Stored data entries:
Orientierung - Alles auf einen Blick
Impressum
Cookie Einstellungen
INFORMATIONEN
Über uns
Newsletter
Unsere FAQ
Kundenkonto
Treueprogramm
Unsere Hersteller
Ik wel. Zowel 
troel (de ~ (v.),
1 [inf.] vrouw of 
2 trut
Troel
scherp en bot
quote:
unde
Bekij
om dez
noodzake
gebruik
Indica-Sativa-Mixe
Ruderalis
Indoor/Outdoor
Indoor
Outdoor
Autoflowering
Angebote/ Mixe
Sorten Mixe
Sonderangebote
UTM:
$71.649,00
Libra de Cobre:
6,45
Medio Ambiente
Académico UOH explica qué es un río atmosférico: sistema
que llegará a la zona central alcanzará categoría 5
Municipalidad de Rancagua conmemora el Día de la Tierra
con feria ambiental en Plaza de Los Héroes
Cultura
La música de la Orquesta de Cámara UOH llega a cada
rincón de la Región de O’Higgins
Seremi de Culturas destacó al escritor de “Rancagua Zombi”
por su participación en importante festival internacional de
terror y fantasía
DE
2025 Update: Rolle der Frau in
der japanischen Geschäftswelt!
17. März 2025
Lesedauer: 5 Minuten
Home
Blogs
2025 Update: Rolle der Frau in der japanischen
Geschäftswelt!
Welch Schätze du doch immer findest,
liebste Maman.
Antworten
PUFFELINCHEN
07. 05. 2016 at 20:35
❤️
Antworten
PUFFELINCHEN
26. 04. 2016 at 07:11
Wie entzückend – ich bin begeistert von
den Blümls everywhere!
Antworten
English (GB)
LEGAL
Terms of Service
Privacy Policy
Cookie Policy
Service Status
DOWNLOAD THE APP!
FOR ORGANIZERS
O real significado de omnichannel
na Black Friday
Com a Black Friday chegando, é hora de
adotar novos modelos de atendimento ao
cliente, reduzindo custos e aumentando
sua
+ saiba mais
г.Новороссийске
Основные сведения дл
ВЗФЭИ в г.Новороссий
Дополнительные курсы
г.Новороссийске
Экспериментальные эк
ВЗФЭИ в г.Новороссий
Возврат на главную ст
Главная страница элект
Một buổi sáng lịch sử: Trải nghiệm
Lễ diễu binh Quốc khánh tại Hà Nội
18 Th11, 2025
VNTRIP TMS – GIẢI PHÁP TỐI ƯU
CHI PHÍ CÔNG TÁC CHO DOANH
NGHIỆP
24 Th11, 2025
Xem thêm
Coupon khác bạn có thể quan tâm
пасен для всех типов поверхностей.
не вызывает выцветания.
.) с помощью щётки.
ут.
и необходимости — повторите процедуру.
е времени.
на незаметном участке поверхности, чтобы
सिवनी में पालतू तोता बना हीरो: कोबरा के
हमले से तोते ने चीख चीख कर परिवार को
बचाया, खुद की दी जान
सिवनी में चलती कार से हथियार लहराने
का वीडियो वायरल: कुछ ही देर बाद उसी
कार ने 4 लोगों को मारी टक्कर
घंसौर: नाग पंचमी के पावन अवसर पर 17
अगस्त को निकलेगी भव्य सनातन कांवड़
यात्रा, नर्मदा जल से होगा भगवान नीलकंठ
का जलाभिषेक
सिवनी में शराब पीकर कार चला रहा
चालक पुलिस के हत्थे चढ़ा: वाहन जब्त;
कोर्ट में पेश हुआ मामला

What you need to do → Please duplicate every line of the entries above, keeping each line identical to the original.

Answer to this problem →
Orientierung - Alles auf einen Blick
Impressum
Cookie Einstellungen
INFORMATIONEN
Über uns
Newsletter
Unsere FAQ
Kundenkonto
Treueprogramm
Unsere Hersteller
Ik wel. Zowel 
troel (de ~ (v.),
1 [inf.] vrouw of 
2 trut
Troel
scherp en bot
quote:
unde
Bekij
om dez
noodzake
gebruik
Indica-Sativa-Mixe
Ruderalis
Indoor/Outdoor
Indoor
Outdoor
Autoflowering
Angebote/ Mixe
Sorten Mixe
Sonderangebote
UTM:
$71.649,00
Libra de Cobre:
6,45
Medio Ambiente
Académico UOH explica qué es un río atmosférico: sistema
que llegará a la zona central alcanzará categoría 5
Municipalidad de Rancagua conmemora el Día de la Tierra
con feria ambiental en Plaza de Los Héroes
Cultura
La música de la Orquesta de Cámara UOH llega a cada
rincón de la Región de O’Higgins
Seremi de Culturas destacó al escritor de “Rancagua Zombi”
por su participación en importante festival internacional de
terror y fantasía
DE
2025 Update: Rolle der Frau in
der japanischen Geschäftswelt!
17. März 2025
Lesedauer: 5 Minuten
Home
Blogs
2025 Update: Rolle der Frau in der japanischen
Geschäftswelt!
Welch Schätze du doch immer findest,
liebste Maman.
Antworten
PUFFELINCHEN
07. 05. 2016 at 20:35
❤️
Antworten
PUFFELINCHEN
26. 04. 2016 at 07:11
Wie entzückend – ich bin begeistert von
den Blümls everywhere!
Antworten
English (GB)
LEGAL
Terms of Service
Privacy Policy
Cookie Policy
Service Status
DOWNLOAD THE APP!
FOR ORGANIZERS
O real significado de omnichannel
na Black Friday
Com a Black Friday chegando, é hora de
adotar novos modelos de atendimento ao
cliente, reduzindo custos e aumentando
sua
+ saiba mais
г.Новороссийске
Основные сведения дл
ВЗФЭИ в г.Новороссий
Дополнительные курсы
г.Новороссийске
Экспериментальные эк
ВЗФЭИ в г.Новороссий
Возврат на главную ст
Главная страница элект
Một buổi sáng lịch sử: Trải nghiệm
Lễ diễu binh Quốc khánh tại Hà Nội
18 Th11, 2025
VNTRIP TMS – GIẢI PHÁP TỐI ƯU
CHI PHÍ CÔNG TÁC CHO DOANH
NGHIỆP
24 Th11, 2025
Xem thêm
Coupon khác bạn có thể quan tâm
пасен для всех типов поверхностей.
не вызывает выцветания.
.) с помощью щётки.
ут.
и необходимости — повторите процедуру.
е времени.
на незаметном участке поверхности, чтобы
सिवनी में पालतू तोता बना हीरो: कोबरा के
हमले से तोते ने चीख चीख कर परिवार को
बचाया, खुद की दी जान
सिवनी में चलती कार से हथियार लहराने
का वीडियो वायरल: कुछ ही देर बाद उसी
कार ने 4 लोगों को मारी टक्कर
घंसौर: नाग पंचमी के पावन अवसर पर 17
अगस्त को निकलेगी भव्य सनातन कांवड़
यात्रा, नर्मदा जल से होगा भगवान नीलकंठ
का जलाभिषेक
सिवनी में शराब पीकर कार चला रहा
चालक पुलिस के हत्थे चढ़ा: वाहन जब्त;
कोर्ट में पेश हुआ मामला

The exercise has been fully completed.